Violent Femmes - We Can Do Anything
There has been a slew of 80s/90s band reunions over the last couple of years, The Stone Roses to Veruca Salt, whose original break-ups didn’t so much wind down in private as explode publicly. Violent Femmes are one of the latest groups to rise from the ashes of broken bands and We Can Do Anything spells the end of a 16 year hiatus since 2000’s Freak Magnet. Singer Gordon Gano and bassist Brian Ritchie have managed to put down their lawsuits for long enough to pull together an album of reworked older demos, lost songs, and some newer ones thrown in for good measure, and along with Dresden Dolls drummer Brian Viglione, have delivered mixed results.
What We Can Do Anything does deliver is the bands classic sound, with Gano’s sneering vocals and twitchy guitar, Ritchie’s elastic band snapping bass work, with Viglione smacking brush work on the single snare drum – all supporting wry and offbeat lyrical content. Album opener 'Memory' is classic early Femmes, in the vein of 'Blister In The Sun', and barrels along quite merrily and delivers what you would expect from the group. Other highlights include 'I Could Be Anything', a narrative of tales of dragon slaying and throne ascension played out by a Polka group playing an apocalypse party, 'Holy Ghost' themes of Christian awe, 'Big Car' which starts as a double-entendre laden track about lady issues which mutates into a murder ballad, and 'Foothills' ode to masturbatory fantasies.

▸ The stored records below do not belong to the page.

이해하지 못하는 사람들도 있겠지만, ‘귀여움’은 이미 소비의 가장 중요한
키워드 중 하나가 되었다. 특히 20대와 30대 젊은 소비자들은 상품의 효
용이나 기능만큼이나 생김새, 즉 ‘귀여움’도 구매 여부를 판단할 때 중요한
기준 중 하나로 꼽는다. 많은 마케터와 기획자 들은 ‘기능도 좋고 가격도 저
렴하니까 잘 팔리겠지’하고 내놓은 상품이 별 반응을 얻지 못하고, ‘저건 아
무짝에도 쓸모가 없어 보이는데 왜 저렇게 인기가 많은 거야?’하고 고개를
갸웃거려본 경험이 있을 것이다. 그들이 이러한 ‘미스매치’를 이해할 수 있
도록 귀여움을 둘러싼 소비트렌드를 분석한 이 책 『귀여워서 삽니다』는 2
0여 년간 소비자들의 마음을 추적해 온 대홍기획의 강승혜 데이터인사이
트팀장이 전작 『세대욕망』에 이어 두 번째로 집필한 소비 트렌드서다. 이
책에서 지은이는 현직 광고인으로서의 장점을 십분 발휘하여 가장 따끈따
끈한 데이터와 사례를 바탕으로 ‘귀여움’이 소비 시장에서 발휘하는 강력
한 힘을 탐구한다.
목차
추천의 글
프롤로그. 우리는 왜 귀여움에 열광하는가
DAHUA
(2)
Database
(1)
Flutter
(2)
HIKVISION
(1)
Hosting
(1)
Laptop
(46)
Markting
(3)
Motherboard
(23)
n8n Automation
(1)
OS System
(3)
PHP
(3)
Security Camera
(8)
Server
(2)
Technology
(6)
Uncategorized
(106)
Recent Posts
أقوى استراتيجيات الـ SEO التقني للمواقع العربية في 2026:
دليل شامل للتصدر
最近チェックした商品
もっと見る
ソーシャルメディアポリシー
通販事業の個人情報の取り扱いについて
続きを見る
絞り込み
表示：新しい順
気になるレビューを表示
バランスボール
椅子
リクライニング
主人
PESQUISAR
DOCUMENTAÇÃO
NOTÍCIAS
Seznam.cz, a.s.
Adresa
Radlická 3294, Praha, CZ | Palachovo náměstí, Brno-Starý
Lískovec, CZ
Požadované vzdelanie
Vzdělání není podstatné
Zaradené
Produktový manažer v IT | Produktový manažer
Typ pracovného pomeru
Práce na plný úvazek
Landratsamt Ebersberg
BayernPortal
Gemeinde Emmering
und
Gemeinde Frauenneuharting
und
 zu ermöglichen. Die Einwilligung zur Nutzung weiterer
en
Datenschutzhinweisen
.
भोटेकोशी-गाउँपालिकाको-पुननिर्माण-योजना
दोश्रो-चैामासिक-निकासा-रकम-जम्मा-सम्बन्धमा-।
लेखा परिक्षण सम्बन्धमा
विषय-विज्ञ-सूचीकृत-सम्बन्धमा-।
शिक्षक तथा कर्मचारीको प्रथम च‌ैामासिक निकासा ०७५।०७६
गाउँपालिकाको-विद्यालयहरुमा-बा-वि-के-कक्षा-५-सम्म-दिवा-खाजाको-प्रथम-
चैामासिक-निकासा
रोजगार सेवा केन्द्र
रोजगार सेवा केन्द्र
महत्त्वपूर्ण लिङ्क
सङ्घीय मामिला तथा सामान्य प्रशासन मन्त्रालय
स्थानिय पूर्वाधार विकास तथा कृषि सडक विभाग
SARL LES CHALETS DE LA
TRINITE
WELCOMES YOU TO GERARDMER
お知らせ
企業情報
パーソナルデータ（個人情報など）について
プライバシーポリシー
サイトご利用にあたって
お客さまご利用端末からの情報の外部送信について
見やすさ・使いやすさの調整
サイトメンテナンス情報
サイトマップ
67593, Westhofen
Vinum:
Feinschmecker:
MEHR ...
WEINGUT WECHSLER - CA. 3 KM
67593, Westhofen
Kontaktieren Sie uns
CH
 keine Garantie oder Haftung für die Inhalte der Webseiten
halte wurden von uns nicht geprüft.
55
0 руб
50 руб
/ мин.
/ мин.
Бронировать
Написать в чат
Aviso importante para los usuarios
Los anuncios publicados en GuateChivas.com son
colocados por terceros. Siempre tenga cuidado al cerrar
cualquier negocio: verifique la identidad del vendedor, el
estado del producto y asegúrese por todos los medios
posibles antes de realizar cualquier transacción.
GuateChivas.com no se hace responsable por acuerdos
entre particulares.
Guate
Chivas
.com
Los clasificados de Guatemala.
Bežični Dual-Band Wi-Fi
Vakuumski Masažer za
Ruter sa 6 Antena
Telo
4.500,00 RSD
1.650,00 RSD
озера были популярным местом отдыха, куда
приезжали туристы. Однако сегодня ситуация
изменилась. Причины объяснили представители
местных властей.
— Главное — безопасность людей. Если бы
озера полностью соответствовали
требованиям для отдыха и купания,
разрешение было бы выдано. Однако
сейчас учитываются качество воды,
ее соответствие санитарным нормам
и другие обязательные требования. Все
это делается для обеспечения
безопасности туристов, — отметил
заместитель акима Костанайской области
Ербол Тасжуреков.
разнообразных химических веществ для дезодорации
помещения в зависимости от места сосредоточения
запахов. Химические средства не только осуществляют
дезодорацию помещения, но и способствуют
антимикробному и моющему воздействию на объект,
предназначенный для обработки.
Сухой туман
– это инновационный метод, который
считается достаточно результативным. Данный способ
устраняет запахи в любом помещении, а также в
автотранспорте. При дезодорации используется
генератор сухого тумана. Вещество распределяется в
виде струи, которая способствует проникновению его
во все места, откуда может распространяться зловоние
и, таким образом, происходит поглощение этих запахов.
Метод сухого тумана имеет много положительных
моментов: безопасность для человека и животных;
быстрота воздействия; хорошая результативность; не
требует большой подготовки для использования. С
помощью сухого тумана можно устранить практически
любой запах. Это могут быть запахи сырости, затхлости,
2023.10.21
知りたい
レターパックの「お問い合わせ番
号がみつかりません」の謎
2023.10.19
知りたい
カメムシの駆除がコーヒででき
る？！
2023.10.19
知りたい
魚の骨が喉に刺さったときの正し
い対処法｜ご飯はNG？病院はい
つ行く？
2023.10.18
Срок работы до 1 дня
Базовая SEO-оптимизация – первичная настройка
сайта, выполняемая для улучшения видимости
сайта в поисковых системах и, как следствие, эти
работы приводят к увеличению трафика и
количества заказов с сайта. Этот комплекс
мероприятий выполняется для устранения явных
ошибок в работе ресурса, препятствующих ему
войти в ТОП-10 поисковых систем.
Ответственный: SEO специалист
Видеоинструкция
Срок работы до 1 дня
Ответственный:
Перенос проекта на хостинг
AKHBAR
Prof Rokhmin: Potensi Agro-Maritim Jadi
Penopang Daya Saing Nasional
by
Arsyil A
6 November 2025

The album runs at ten brisk tracks and really runs at a 50/50 split between highlights and filler; the key problem here. Violent Femmes have never had a great track record of producing albums as good as some of their great songs. They've often been seen to be riding on the coat-tails of their 1986 debut and producing memorable tracks over the years such 'Machine', 'Black Girls', and the in your face cover of 'Children of The Revolution', as a result the album does feel like a pale copy, substituting style over substance. However, it delivers a hopeful glimmer of what the group could become again if they can stand to be around each other.